J’aime le quotidien, l’instant de vie, la nature morte et les oiseaux-mouches. C’est pour toutes ces raisons que j’aime tant faire de la photographie.

Ma grande fille m’a dit quelque chose de chouette récemment: «Toi maman, tu trouves toujours des ­solutions! Je veux être comme toi.» Cette phrase-là m’a ­beaucoup touchée.

J’adore donner des ­conférences. J’ai retrouvé le même type d’adrénaline que lorsque je faisais de la compétition. Je me plonge dans une bulle et avec les gens, nous rions, nous pleurons.

Je suis encore capable de faire des figures en nage ­synchronisée. Mon corps peut le faire, mais je dois faire ­attention parce que j’ai des hernies ­discales.

J’ai réalisé après ma carrière olympique que je ne pouvais pas me sortir la piscine du corps. J’ai accepté, c’est ma vie.

On a tous un potentiel de vie fou à l’intérieur de soi. Mais c’est notre parcours de vie qui fait en sorte que tout peut jaillir très fort.
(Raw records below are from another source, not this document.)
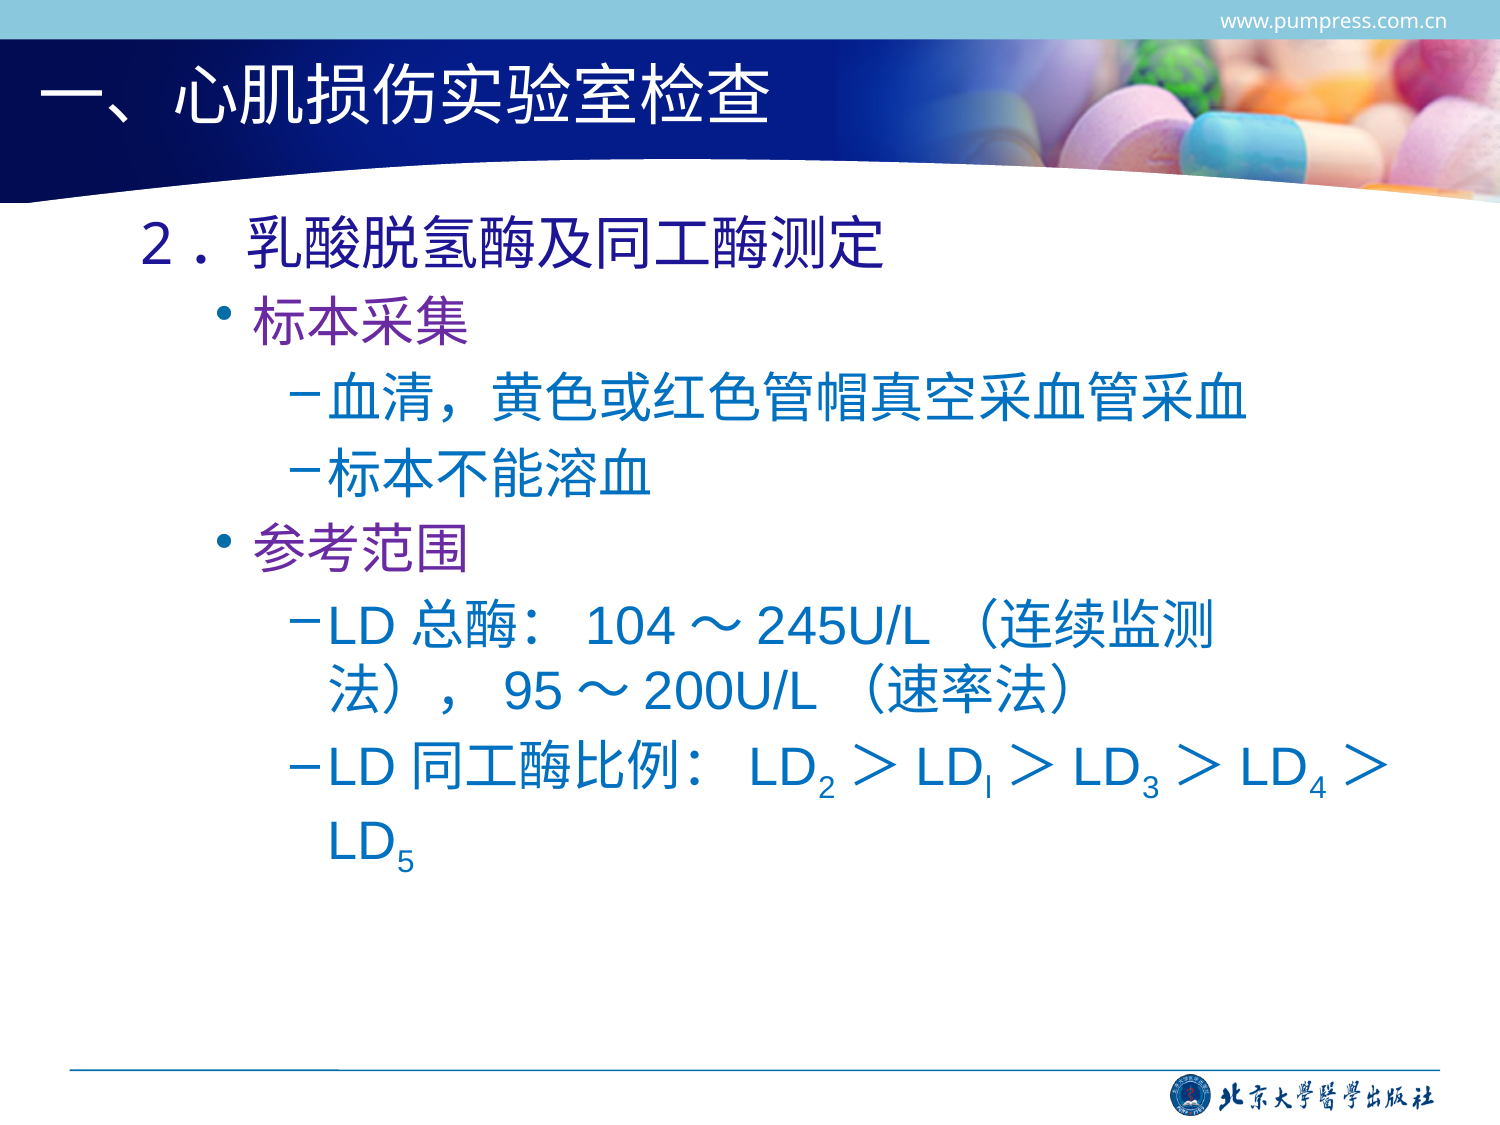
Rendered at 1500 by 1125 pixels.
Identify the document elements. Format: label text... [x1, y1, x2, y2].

list 2．乳酸脱氢酶及同工酶测定 标本采集 血清，黄色或红色管帽真空采血管采血 标本不能溶血 参考范围 LD总酶：104～245U/L（连续监测法），95～200U/L（速率法） LD同工酶比例：LD2＞LDl＞LD3＞LD4＞LD5 [49, 198, 1463, 1026]
picture [0, 40, 1500, 203]
title 一、心肌损伤实验室检查 [23, 46, 1349, 140]
slide_number www.pumpress.com.cn [1024, 0, 1463, 38]
picture [1170, 1074, 1436, 1118]
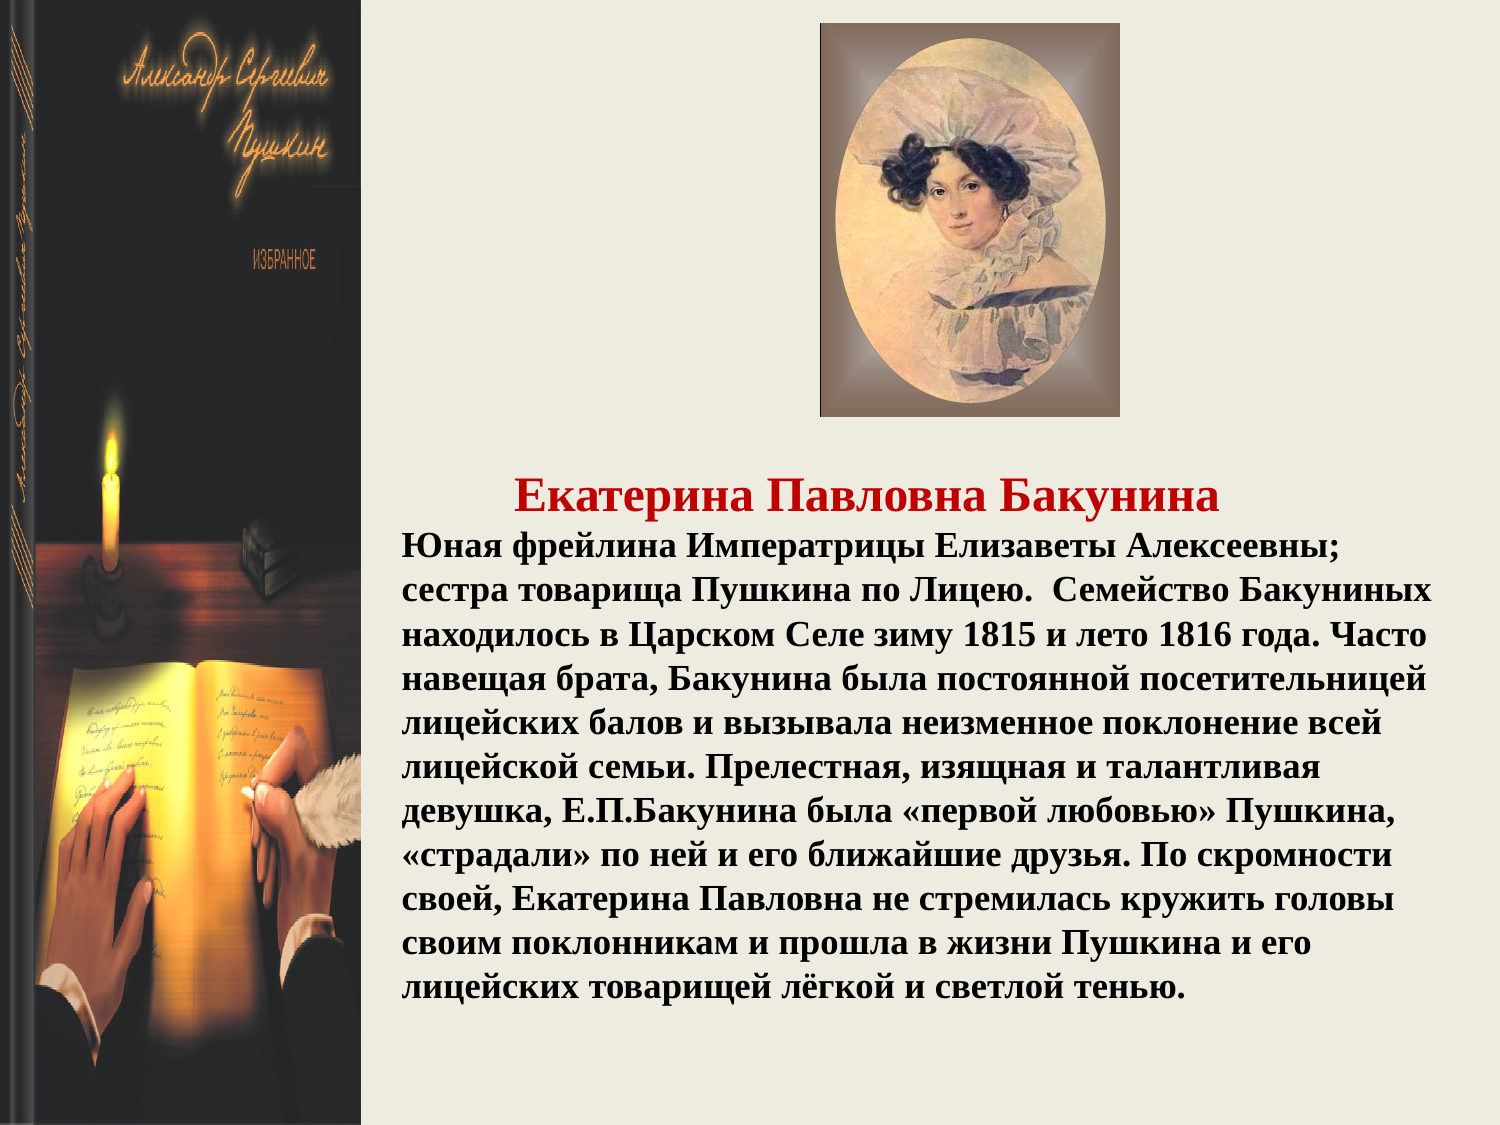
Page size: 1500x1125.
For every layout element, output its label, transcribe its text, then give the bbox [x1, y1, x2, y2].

picture [0, 0, 361, 1125]
title Екатерина Павловна Бакунина Юная фрейлина Императрицы Елизаветы Алексеевны; сестра товарища Пушкина по Лицею. Семейство Бакуниных находилось в Царском Селе зиму 1815 и лето 1816 года. Часто навещая брата, Бакунина была постоянной посетительницей лицейских балов и вызывала неизменное поклонение всей лицейской семьи. Прелестная, изящная и талантливая девушка, Е.П.Бакунина была «первой любовью» Пушкина, «страдали» по ней и его ближайшие друзья. По скромности своей, Екатерина Павловна не стремилась кружить головы своим поклонникам и прошла в жизни Пушкина и его лицейских товарищей лёгкой и светлой тенью. [386, 433, 1454, 1079]
picture [820, 23, 1121, 418]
Mon plus gros défaut, c’est que je m’occupe de tout le monde, mais pas beaucoup de moi. Cela me cause parfois de l’anxiété. Je dois me parler fort pour me mettre à l’horaire.

J’apprivoise ­lentement mon visage qui se ride et mon pli de bedaine (rire).

J’ai pleuré ­récemment en voyant la conférence de presse que j’avais donnée à la suite du suicide de mon amoureux (tout juste avant les Jeux de ­Barcelone en 1992). J’étais très impressionnée de me voir et d’entendre mes ­propos.

C’est très important pour moi de faire de la prévention du suicide. Ça fait 22 ans que Sylvain Lake (l’amoureux de Sylvie en 1992) s’est enlevé la vie. J’ai quelques fois des crises de larmes. Je ne comprendrai jamais. Je le vois encore certaines fois dans la foule. Je me demande de quoi il aurait l’air.

Ce n’est pas un choix que de ­s’enlever la vie.

Mon père est mort alors que j’avais trois ans. Je me demande aussi ce que c’est de dire papa.

Être un bon entraîneur, c’est être un immense coffre à ­outils humain ou les athlètes ­puisent ce dont ils ont besoin.

Je suis une hyperactive et j’ai toujours eu tendance à vouloir me ­dépasser.

Le club de nage synchro ­Neptune existe depuis quatre ans et nous faisons déjà ­partie de l’élite canadienne. Nous participerons aux championnats ­nationaux et nous espérons faire un top 10.

Lorsque je parle à mes athlètes de 13, 14, 15 ans, je leur demande: «Comment ça se passe avec ta famille, ton chum, tes amies?» J’essaie de les libérer des mousses de la vie pour qu’elles atteignent leur plein potentiel.